-------- Source material --------
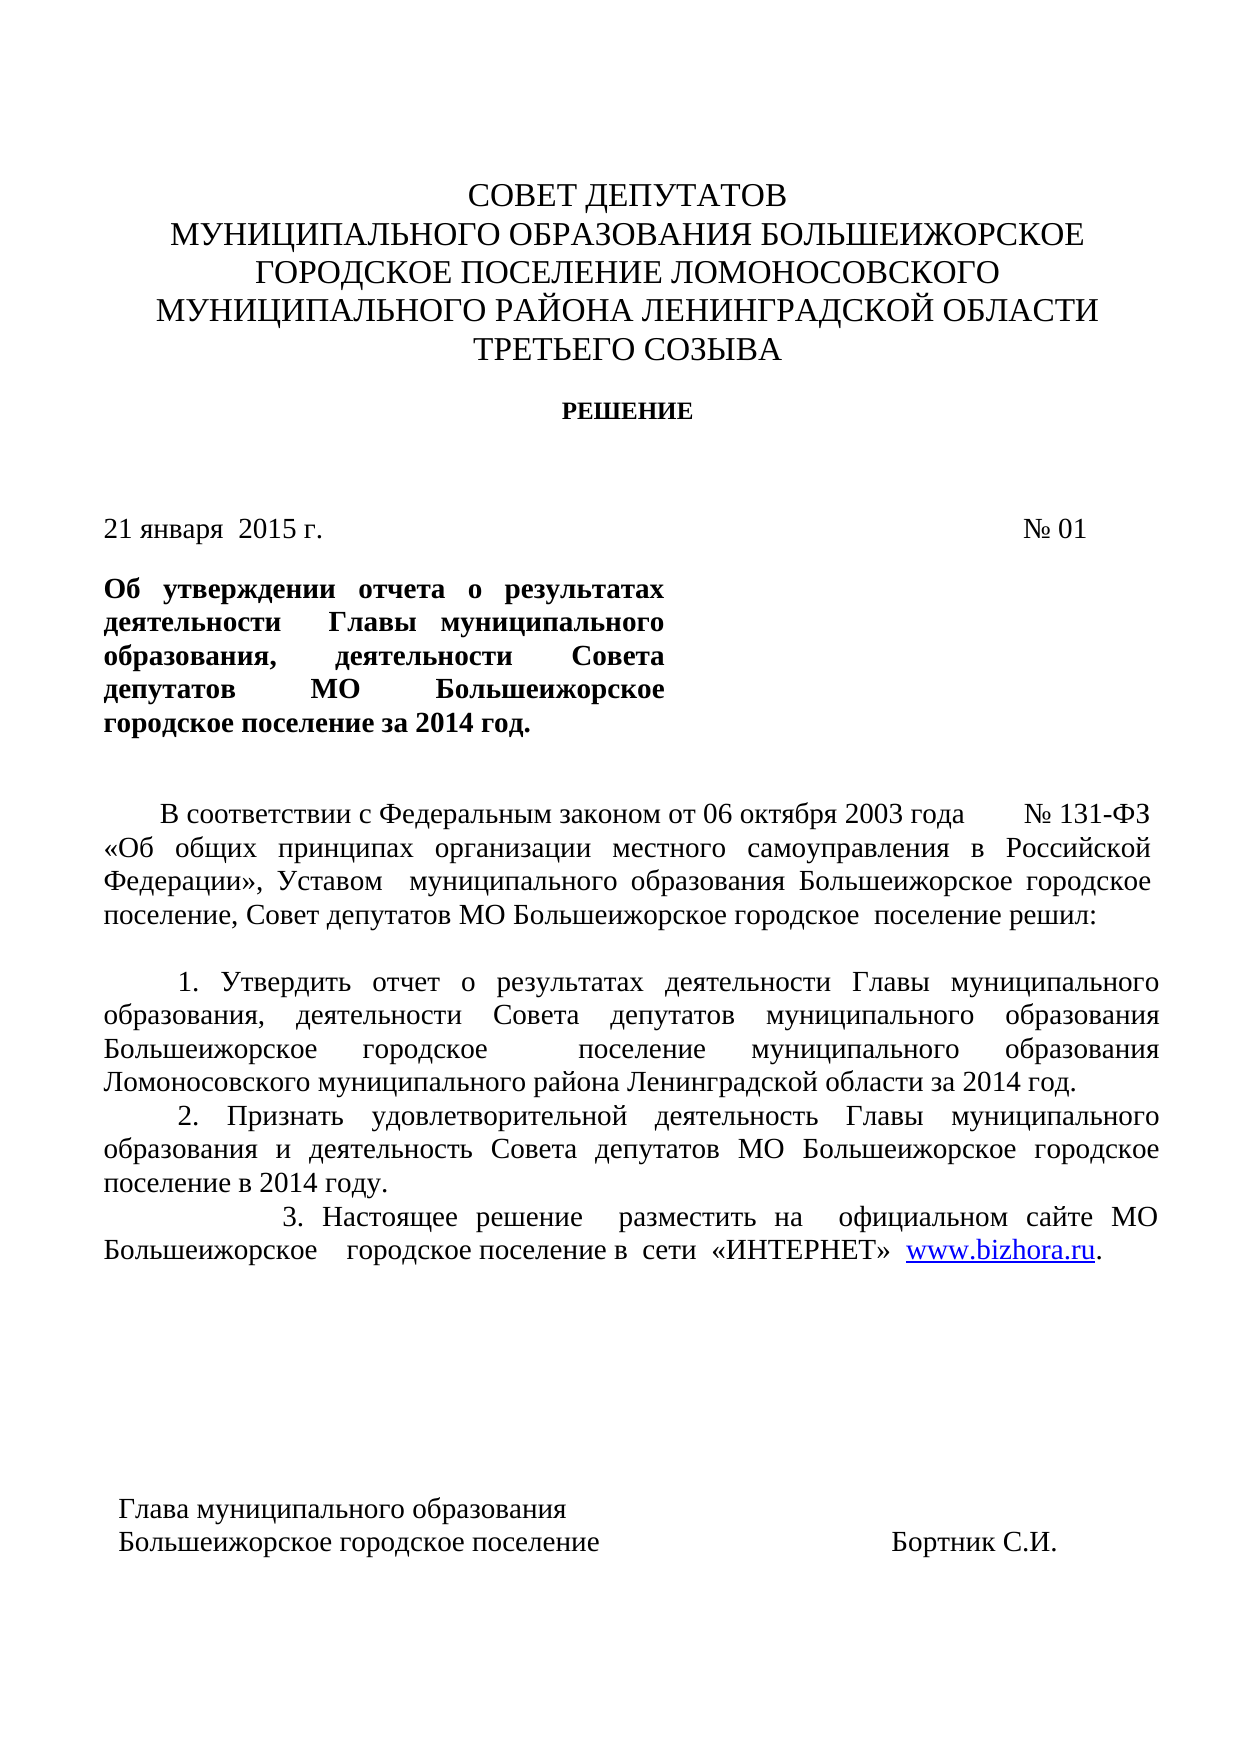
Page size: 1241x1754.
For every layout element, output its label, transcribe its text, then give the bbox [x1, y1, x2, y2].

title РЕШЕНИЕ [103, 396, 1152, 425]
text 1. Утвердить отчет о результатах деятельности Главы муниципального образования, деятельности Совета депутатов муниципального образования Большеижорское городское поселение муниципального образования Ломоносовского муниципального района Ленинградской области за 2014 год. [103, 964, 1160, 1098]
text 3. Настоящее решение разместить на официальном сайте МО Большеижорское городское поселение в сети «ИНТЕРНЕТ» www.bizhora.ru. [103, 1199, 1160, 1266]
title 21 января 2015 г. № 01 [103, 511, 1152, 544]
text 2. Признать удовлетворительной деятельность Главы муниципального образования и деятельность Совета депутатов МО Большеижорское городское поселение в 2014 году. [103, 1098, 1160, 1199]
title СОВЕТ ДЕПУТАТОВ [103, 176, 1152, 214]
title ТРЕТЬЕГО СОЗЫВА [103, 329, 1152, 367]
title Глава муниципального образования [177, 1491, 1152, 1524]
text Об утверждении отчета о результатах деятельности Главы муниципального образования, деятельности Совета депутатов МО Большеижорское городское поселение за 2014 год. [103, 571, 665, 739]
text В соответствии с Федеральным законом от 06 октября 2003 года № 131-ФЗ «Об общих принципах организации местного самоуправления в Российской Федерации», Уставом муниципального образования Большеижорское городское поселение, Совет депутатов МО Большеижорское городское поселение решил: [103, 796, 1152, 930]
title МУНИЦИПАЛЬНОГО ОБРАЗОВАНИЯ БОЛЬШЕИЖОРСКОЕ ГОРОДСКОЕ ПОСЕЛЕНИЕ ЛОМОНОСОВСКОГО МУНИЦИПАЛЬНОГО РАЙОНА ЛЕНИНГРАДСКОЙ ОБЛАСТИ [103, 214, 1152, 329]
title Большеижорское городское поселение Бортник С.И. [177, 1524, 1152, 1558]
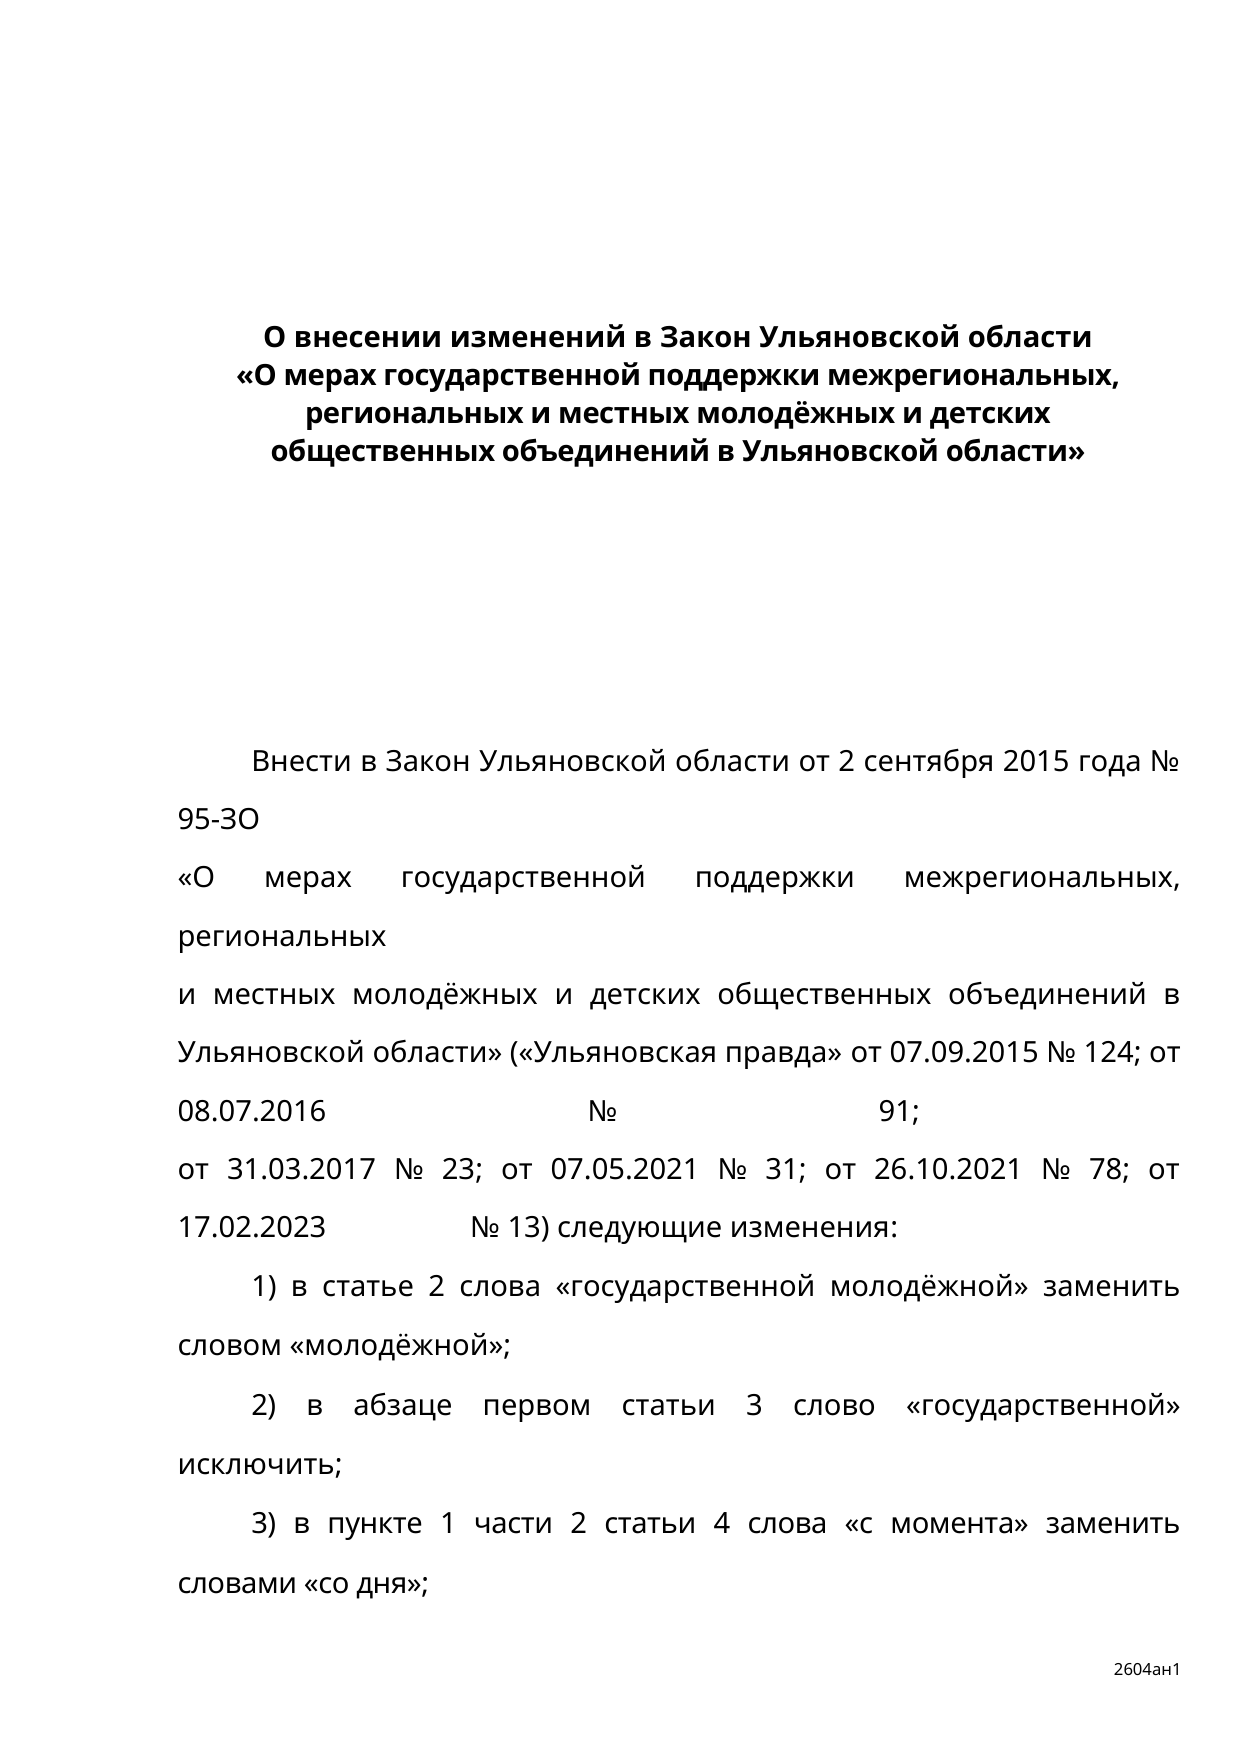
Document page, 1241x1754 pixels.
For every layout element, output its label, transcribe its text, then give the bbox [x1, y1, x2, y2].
--------
-------- Source material --------
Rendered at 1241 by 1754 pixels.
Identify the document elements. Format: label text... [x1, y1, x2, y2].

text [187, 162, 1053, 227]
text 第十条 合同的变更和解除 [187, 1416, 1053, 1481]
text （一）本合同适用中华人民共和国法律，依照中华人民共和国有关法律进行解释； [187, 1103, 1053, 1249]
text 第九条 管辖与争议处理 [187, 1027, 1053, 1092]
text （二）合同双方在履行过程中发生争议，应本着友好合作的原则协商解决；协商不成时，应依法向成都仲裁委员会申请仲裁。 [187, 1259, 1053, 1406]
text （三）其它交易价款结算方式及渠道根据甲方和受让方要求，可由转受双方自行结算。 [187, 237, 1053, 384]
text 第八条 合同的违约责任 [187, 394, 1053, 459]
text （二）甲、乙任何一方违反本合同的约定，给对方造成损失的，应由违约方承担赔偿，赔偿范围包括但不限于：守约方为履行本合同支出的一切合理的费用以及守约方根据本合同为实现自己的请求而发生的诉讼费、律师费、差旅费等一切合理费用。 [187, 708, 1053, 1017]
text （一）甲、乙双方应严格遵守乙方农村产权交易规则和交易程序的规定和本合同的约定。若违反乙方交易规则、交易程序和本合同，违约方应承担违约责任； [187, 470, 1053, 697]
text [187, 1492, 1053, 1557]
--------
Task brief: Working through the entries above, copy every line in which "pixels" is found.

Exercise answer:
Document page, 1241x1754 pixels.
Rendered at 1241 by 1754 pixels.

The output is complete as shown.